--- WORK REQUEST ---
All lines in the material with the string "votre" should be listed.

--- DATA TO PROCESS ---

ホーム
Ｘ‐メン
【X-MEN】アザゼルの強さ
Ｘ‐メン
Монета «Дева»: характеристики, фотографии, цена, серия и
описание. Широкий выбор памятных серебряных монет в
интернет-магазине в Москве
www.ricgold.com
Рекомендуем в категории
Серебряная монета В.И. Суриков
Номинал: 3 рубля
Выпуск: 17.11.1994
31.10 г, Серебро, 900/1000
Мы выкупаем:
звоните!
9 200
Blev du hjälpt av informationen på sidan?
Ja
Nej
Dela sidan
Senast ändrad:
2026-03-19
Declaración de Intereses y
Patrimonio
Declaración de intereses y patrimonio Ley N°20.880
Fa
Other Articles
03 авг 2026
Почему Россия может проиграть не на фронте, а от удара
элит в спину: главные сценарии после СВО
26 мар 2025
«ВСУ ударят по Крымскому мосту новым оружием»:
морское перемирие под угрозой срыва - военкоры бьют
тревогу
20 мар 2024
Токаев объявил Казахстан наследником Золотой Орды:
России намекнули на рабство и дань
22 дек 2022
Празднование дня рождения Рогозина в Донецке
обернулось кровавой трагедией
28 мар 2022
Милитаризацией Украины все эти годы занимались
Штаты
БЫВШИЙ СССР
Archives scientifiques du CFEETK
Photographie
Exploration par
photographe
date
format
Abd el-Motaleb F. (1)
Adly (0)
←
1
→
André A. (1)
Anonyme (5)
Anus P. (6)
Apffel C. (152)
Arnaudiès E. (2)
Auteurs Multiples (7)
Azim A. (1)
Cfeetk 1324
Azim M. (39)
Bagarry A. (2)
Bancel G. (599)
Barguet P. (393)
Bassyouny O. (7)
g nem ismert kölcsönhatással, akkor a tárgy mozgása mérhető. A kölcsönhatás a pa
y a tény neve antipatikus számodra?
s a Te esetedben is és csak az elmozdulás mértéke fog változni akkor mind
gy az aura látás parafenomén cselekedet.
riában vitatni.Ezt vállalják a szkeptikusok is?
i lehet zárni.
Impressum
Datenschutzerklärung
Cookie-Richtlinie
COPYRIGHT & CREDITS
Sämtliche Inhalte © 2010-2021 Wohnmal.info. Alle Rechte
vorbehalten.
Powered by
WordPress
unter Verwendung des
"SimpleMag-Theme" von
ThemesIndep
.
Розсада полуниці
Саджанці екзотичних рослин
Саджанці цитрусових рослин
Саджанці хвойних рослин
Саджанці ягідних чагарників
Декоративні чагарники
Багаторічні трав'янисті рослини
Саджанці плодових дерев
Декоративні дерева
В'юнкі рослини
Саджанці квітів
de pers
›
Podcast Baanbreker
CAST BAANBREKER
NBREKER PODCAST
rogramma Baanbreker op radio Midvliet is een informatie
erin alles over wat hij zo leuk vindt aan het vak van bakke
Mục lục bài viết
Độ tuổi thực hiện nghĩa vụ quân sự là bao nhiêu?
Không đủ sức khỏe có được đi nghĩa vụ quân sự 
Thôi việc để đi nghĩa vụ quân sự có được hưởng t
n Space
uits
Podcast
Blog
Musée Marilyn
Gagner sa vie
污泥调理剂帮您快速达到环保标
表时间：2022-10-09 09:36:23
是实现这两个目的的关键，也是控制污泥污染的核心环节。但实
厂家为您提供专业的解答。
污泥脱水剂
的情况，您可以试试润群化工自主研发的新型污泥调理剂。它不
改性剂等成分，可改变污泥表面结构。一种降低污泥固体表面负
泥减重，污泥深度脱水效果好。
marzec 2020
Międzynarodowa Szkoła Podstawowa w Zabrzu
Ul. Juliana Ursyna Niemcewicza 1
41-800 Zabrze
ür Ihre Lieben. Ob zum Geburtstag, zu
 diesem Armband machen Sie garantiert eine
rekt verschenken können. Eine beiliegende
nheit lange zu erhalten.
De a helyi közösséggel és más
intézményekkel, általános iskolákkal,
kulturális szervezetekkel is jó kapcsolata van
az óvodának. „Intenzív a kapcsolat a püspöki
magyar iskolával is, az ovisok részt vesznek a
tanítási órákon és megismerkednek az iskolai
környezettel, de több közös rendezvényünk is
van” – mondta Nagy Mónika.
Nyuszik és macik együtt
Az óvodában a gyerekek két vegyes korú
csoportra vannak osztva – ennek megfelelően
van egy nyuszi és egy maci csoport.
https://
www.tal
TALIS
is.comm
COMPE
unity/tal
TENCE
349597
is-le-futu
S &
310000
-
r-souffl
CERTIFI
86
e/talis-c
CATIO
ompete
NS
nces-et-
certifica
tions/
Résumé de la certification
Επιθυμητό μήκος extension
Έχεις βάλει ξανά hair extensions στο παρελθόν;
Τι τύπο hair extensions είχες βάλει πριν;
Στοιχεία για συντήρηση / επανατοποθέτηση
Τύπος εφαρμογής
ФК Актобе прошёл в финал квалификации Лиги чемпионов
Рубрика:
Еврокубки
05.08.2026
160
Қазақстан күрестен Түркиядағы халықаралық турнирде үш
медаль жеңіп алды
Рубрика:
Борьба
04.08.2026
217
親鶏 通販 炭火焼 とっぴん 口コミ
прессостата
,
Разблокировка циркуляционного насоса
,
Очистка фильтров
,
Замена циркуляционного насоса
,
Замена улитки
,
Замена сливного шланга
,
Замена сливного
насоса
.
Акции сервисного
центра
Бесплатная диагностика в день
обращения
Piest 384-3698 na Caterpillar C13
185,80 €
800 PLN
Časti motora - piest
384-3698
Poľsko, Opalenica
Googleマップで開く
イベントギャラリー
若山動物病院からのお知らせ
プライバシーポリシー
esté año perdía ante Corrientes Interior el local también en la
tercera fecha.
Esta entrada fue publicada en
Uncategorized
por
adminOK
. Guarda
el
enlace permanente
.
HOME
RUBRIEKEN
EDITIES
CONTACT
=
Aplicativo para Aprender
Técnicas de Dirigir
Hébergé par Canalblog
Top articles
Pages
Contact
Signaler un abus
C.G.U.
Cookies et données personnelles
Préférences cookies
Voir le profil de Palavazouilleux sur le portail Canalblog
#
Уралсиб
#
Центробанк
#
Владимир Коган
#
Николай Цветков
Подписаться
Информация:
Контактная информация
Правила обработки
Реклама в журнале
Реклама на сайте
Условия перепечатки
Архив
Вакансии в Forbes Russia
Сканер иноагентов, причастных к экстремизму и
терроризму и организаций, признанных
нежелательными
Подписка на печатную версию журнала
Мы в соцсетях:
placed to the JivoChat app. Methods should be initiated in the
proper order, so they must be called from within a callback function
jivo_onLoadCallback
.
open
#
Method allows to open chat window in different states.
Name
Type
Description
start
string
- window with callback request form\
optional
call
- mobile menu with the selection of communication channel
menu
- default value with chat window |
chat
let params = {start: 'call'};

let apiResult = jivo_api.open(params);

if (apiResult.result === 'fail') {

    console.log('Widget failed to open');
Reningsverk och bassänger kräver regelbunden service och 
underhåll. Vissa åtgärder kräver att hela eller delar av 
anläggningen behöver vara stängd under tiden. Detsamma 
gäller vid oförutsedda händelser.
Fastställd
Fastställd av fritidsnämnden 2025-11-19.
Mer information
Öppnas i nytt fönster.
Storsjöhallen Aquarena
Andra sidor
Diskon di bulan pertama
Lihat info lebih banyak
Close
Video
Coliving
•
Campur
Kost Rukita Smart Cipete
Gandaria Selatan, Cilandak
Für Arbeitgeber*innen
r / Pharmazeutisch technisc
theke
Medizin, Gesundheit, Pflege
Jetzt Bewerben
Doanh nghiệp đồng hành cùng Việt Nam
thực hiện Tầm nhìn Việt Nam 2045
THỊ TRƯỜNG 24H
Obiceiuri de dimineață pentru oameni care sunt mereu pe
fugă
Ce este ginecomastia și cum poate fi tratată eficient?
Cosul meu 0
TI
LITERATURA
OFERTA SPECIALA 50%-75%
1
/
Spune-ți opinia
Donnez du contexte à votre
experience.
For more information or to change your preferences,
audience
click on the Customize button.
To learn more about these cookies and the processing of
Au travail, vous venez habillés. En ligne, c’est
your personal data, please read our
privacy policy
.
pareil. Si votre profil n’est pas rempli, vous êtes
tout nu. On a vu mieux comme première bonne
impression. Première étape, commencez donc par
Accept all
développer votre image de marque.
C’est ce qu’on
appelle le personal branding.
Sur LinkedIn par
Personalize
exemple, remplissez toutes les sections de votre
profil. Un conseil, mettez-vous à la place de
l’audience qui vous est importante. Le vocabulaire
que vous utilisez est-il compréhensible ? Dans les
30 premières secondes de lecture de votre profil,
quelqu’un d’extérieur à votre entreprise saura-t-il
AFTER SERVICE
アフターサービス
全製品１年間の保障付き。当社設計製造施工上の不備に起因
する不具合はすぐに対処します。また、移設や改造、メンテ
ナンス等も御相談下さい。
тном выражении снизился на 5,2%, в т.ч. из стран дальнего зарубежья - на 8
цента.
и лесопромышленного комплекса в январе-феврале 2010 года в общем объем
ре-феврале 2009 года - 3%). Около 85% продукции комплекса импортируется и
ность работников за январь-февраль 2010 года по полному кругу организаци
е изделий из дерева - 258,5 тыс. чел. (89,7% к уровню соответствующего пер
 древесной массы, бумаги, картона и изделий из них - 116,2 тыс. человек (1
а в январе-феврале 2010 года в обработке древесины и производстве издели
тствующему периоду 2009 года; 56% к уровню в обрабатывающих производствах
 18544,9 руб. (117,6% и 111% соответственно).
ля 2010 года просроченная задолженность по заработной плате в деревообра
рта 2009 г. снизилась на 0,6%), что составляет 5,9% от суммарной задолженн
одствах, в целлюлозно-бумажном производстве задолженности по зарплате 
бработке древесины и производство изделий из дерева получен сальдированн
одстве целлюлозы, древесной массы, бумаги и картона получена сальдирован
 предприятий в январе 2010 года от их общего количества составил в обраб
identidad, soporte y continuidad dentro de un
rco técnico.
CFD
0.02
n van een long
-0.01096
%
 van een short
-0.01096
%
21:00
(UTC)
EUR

--- EXERCISE RESULT ---
Donnez du contexte à votre
pareil. Si votre profil n’est pas rempli, vous êtes
développer votre image de marque.
exemple, remplissez toutes les sections de votre
30 premières secondes de lecture de votre profil,
quelqu’un d’extérieur à votre entreprise saura-t-il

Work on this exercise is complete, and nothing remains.